I could imagine the demands the material makes on the cast – they all have to be able to sing, dance, have perfect comedic timing, and have the ability to look dignified while wearing paint-splattered canvas ponchos or hot pink latex body suits (!).   And the wonderful, strongly multi-cultural 15 person cast passes with flying colors, in what is possibly one of the strongest ensembles onstage right now in the city.  Watching Barbara Robertson’s memorably hilarious blind seer, sort of a cross between a Monty Python character and Kathy Griffin, you’d never think she was a tragic Gertrude to Ben Carlson’s acclaimed Hamlet at Chicago Shakespeare a couple of years ago. Sandie Rosa, a fabulous, Sarah Jessica Parker look-alike with similar impeccable comedic and vocal skills who’s new to Chicago theater, is scorching, wickedly funny, and just the right side of sassy as the conniving Princess, Sly.  But the breakout performance of this show comes from Andrew Keltz as the hero, the royal heir, Second.  He is funny in a gangly, loose-limbed, deadpan way.  He has a powerful voice that effectively straddles pop-rock-pseudo musical theater which is pitch perfect for Hollmann’s genre-defying score.  And most importantly, as the hero, with his wide-eyed, life-affirming idealism, he effectively engages the audience’s empathy, making us want to root for him as he stands up to his father, the King, despite the fact that he, at the same time, enthusiastically eats the pink muck he has thrown from a bucket and on to the theater’s floor.  Lovely!

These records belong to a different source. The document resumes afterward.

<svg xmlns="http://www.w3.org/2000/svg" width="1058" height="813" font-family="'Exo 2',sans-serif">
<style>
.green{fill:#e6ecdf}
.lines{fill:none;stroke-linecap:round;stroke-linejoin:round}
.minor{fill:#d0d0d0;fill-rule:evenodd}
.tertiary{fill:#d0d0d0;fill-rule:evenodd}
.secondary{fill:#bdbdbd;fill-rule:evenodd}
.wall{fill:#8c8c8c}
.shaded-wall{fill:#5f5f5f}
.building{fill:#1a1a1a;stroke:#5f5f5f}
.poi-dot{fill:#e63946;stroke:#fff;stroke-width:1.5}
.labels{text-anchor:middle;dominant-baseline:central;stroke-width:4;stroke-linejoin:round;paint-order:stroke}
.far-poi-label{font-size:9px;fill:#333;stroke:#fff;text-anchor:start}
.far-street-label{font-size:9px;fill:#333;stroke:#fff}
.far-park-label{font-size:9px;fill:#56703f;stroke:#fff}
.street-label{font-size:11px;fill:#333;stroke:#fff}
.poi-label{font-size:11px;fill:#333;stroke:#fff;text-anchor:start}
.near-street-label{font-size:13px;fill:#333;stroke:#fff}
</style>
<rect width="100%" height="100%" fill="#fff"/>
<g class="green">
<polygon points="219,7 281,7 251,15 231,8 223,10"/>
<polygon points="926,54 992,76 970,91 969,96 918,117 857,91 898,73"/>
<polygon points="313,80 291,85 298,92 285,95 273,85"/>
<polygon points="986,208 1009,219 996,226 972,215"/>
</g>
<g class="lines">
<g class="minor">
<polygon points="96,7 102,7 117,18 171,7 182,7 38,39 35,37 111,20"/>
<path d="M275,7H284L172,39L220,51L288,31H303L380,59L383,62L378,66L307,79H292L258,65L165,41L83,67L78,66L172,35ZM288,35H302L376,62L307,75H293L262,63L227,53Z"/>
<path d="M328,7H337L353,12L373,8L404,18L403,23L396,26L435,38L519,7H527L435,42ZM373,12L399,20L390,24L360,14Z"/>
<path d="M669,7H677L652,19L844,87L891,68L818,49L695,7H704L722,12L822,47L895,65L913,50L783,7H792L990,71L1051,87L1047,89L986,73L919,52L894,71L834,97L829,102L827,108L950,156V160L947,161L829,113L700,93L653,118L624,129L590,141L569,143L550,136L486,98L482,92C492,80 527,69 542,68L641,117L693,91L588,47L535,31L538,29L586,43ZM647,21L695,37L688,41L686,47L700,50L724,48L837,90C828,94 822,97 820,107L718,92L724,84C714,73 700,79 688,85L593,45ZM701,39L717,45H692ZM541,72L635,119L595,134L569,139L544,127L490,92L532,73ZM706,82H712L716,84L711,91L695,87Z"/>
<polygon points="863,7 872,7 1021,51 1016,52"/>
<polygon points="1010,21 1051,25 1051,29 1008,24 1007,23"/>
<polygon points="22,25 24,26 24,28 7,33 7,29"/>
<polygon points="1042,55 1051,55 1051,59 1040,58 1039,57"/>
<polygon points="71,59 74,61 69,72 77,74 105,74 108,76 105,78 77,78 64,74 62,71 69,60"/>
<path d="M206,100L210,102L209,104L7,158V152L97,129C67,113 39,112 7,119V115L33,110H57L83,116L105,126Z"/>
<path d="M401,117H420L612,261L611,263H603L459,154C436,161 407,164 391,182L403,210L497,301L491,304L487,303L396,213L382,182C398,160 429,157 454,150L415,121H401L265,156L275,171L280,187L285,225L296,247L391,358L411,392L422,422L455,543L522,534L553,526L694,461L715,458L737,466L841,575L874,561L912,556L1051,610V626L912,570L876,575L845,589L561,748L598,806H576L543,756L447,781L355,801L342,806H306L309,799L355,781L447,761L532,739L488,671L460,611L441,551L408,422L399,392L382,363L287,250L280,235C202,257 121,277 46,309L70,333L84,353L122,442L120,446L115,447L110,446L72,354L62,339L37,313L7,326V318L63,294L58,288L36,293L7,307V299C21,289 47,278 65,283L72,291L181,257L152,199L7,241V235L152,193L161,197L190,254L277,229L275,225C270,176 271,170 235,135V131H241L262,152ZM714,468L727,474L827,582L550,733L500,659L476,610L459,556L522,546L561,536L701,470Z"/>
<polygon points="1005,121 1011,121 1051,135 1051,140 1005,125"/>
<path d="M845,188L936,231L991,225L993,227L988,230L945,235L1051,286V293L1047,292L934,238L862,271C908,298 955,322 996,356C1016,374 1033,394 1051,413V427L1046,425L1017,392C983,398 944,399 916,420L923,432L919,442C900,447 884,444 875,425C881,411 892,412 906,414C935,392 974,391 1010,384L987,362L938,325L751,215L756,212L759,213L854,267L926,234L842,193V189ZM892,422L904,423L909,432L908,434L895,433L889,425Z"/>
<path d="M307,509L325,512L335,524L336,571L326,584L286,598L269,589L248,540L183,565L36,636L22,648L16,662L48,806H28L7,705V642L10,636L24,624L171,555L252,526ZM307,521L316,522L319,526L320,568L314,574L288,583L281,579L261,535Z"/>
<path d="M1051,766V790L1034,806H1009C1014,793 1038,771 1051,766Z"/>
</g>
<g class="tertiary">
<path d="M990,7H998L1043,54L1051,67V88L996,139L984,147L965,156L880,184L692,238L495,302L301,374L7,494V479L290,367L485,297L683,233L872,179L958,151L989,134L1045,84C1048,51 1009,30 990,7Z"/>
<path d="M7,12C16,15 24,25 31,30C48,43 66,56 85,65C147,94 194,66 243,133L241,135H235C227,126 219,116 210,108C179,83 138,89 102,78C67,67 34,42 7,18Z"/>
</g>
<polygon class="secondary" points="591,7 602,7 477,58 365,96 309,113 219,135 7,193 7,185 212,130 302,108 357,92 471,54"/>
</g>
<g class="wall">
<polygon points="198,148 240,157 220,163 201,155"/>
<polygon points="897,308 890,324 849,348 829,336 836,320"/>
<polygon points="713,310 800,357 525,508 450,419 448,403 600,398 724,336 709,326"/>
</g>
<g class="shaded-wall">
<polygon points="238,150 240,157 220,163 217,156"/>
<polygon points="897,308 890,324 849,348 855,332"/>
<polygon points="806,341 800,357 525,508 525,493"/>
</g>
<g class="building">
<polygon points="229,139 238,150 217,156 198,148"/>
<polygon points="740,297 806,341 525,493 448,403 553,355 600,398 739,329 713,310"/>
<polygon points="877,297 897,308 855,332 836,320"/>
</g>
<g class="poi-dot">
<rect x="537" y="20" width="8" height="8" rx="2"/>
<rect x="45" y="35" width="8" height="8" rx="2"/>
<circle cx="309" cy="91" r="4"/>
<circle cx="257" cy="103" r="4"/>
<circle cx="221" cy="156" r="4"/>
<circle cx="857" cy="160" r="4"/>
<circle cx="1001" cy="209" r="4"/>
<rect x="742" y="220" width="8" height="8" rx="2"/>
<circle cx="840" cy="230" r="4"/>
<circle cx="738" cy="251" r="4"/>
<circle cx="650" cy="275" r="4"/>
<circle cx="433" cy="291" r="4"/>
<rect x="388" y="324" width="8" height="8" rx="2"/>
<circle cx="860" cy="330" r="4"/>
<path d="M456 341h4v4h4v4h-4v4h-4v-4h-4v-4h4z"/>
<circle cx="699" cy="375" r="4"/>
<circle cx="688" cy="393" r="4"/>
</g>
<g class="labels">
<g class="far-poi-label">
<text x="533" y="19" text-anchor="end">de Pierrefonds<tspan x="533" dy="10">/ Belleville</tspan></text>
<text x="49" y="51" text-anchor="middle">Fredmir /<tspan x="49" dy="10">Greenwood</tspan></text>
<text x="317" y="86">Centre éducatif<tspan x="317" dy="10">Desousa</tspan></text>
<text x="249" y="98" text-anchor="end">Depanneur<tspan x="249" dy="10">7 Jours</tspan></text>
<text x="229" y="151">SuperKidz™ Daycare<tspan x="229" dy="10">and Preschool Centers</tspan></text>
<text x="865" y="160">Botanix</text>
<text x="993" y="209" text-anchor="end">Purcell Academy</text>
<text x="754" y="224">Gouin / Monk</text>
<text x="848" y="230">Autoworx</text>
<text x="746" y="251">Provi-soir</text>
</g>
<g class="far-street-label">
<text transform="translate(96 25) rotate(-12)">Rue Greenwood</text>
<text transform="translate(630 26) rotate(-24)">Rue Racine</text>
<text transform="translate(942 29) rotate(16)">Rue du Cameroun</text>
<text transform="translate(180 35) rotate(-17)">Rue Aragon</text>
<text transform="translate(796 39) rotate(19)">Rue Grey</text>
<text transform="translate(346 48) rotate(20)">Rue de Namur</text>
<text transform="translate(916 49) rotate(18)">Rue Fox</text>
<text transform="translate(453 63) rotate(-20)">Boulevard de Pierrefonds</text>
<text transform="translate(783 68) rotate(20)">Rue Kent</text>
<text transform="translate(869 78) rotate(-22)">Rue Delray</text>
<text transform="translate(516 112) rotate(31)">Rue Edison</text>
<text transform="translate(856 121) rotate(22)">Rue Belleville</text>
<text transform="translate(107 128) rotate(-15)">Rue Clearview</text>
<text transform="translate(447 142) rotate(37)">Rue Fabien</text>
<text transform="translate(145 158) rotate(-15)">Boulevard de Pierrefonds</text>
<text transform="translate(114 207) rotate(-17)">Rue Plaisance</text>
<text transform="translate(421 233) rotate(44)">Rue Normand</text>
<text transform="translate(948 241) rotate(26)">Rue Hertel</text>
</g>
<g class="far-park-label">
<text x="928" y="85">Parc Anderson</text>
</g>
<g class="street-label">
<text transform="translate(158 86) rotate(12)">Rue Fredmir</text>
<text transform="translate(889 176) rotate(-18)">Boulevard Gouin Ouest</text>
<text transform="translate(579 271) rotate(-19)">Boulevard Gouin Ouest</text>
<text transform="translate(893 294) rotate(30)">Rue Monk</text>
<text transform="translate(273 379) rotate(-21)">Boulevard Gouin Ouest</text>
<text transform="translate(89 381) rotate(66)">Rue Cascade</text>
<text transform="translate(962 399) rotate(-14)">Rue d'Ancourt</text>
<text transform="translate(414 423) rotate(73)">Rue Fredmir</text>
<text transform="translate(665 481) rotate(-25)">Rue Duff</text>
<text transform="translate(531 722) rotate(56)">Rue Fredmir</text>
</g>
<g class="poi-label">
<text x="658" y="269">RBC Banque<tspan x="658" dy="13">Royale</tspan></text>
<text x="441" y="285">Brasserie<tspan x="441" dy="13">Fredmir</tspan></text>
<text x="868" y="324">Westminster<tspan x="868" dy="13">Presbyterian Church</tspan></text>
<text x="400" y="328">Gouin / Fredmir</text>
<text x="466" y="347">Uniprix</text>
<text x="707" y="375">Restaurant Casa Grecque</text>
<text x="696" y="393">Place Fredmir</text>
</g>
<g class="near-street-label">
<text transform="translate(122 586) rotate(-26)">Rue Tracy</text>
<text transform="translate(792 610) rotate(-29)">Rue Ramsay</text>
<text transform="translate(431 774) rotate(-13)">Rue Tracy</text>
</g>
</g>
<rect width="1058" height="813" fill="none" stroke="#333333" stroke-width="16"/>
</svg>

I think Artistic Director PJ Paparelli’s direction admirably mines the humor in all ways possible, but he never plays for cheap laughs.  I really like the spare production design and the use of a four person onstage band which gives this inversion of a musical guerilla-like chic.  I think the lighting design effectively and delicately straddles those thin lines between musical theater, cabaret lounge act, and rock concert.  If I have a quibble with this production, it’s probably that I wanted a little bit more dynamism and kinetic energy in Tommy Rapley’s choreography, which has a little bit of a stand-in-formation quality to it (which is quite surprising since I think his choreography for the Hypocrites’ Three Penny Opera last year was quite dazzling), and I wanted better harmonization among the voices of the Greek Chorus in some of the musical numbers.  But again these are minor edits to a production that is single handedly responsible for opening this year’s Chicago theater season with a thunderous bang. And people, let go of your Tool Academy and Wii Sports Resort obsessions and your irrational fear of catching H1N1 in crowded places for one night – run and buy a ticket to Yeast Nation, you won’t be disappointed.

Yeast Nation runs at the American Theater Company, 1909 W. Byron, until October 18.